Text shown:
With all that said, if you are still keen to go ahead & learn Google Ads yourself - below is one path I recommend for anyone wanting to go from beginner to confident Google Ads manager. There are many other resources but this gives you a start, and you can find your own resources beyond these once started. 

Step 1: Start with WordStream’s Free Guides

WordStream’s How to Run Google Ads

WordStream is hands-down the best place to start. Their guides break down how to set up your first campaign in plain English. You’ll get a quick understanding of how Google Ads actually works, including:

  • How the ad auction and bidding system really functions

  • What “Quality Score” means (and how it affects your costs)

  • Step-by-step setup for Search and Display campaigns

They also have a free “Google Ads Grader” tool, which you can connect to your own account. It automatically audits your setup and gives improvement tips — think of it like a digital coach that grades your campaigns and tells you where to focus first.

Pro tip: Don’t try to master everything. Focus on Search Ads first. Ignore Display, Video, and Performance Max until you understand keyword intent and ad copy basics.

Step 2: Read the 80/20 Guide to Google Ads

The Ultimate Guide to Google Ads by Perry Marshall

The guide to Google Ads for small business owners and marketers who want to think strategically about their marketing & also find ways to maximise ROI quickly. Perry Marshall teaches the 80/20 principle in all of his training, meaning that, for example, 80% of your results will come from 20% of your keywords and campaigns, and how to use this principle to drill down & quickly identify the key levers to pull and not waste time getting results. 

This book helps you:

  • Focus on profitable niches instead of wasting money on broad traffic

  • Build systems for testing, measuring, and scaling ads

  • Understand why your competitors are winning and how to out-position them

It’s practical, not academic. You’ll learn to think like a strategist instead of a technician.

Problems to solve:
- 1) In the guide to learning Google Ads, what is the name of the free tool WordStream offers for auditing your account?
- 2) Write the next part of the guide to learning Google Ads, starting after its final sentence.

Data items:
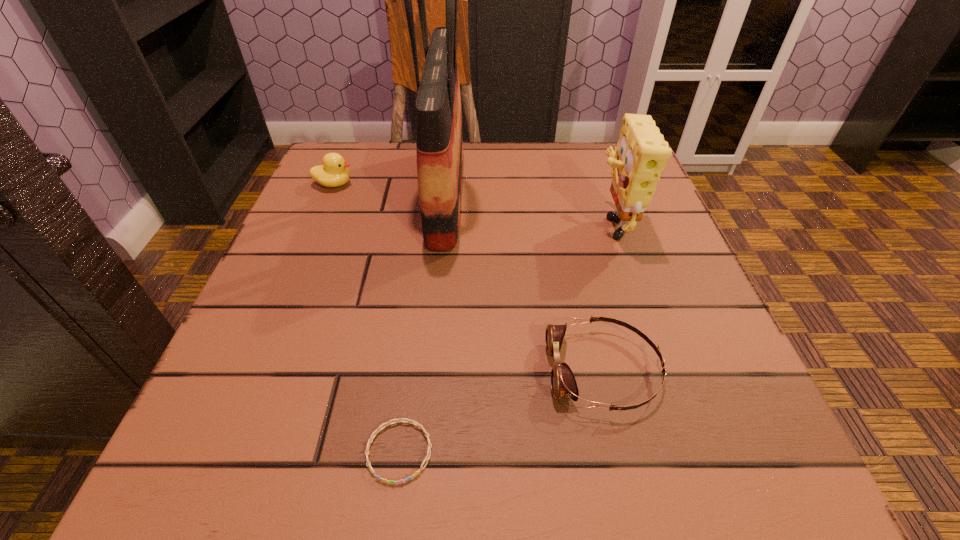
This screenshot has height=540, width=960. In order to click on free space between the leftmost object and the shortest object in this screenshot , I will do `click(367, 318)`.

I want to click on free point between the sponge and the second shortest object, so click(607, 296).

Locate an element on the screen. This screenshot has width=960, height=540. object identified as the fourth closest to the fourth tallest object is located at coordinates (333, 173).

Where is `the third closest object to the sponge`? the third closest object to the sponge is located at coordinates (413, 422).

Identify the location of vacant space that satisfies the following two spatial constraints: 1. on the face of the second tallest object; 2. on the surface of the shortest object showing star-shaped elements. The width and height of the screenshot is (960, 540). (687, 451).

At what (x,y) coordinates should I click in order to perform the action: click on free space that satisfies the following two spatial constraints: 1. through the lenses of the fourth farthest object; 2. on the surface of the shortest object showing star-shaped elements. Please return your answer as a coordinate pair (x, y). Image resolution: width=960 pixels, height=540 pixels. Looking at the image, I should click on (622, 451).

Image resolution: width=960 pixels, height=540 pixels. Find the location of `free space that satisfies the following two spatial constraints: 1. on the face of the sponge; 2. on the surface of the nearest object showing star-shaped elements`. free space that satisfies the following two spatial constraints: 1. on the face of the sponge; 2. on the surface of the nearest object showing star-shaped elements is located at coordinates (687, 451).

You are a GUI agent. You are given a task and a screenshot of the screen. Output one action in this format:
    pyautogui.click(x=<x>, y=<y>)
    Task: Click on the free location that satisfies the following two spatial constraints: 1. on the front-facing side of the shopping bag; 2. on the surface of the bracelet showing star-shaped elements
    The image size is (960, 540).
    Given the screenshot: What is the action you would take?
    pyautogui.click(x=421, y=451)

This screenshot has width=960, height=540. I want to click on free space that satisfies the following two spatial constraints: 1. through the lenses of the second shortest object; 2. on the surface of the nearest object showing star-shaped elements, so (x=622, y=451).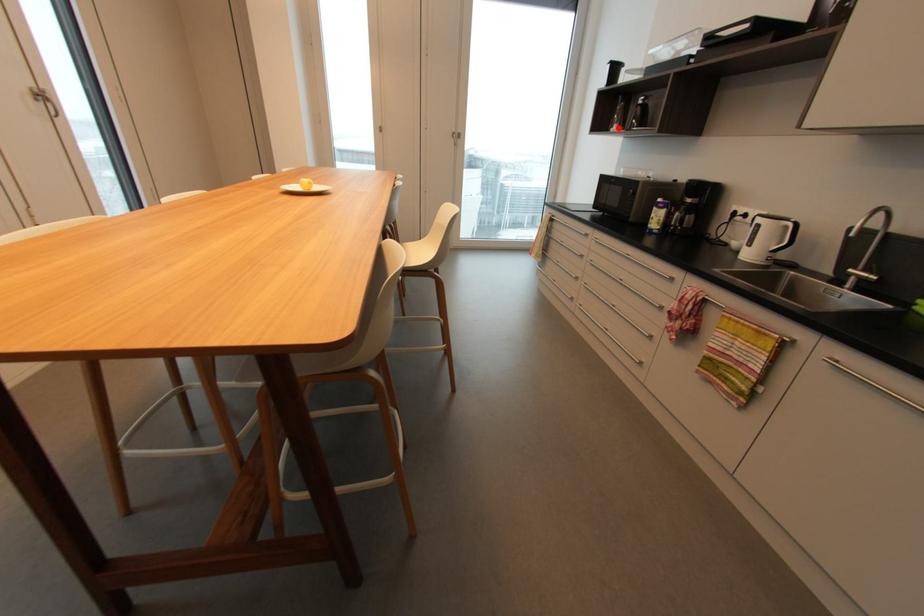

Results by task:
- 1) The Google Ads Grader.

- 2)
Step 3: Level Up with Advanced Automation (Optional)

Mike Rhodes’ 80/20 Agency & AI Training

Once you’ve got your first few campaigns running and can read a Search Terms Report without sweating, you’ll eventually hit a ceiling, and that’s where Mike Rhodes comes in.

He’s one of the top Google Ads minds globally, co-author of Perry Marshall’s later editions, and a master of automation, scripting, and AI integration. His teaching is next-level — ideal if you want to manage large budgets or build automation to handle repetitive optimization tasks.

Note: This is not beginner-friendly. It’s more for when you’re comfortable with Google Ads basics and want to go deeper into performance optimization.

Step 4: Practice > Perfection

You’ll learn faster by running small experiments:

  • Start with $10–$20/day and test different keyword match types (Exact, Phrase, Broad).

  • Write multiple ad versions and let Google’s algorithm pick the winner.

  • Check your Search Terms Report weekly — it’s the single most valuable learning tool.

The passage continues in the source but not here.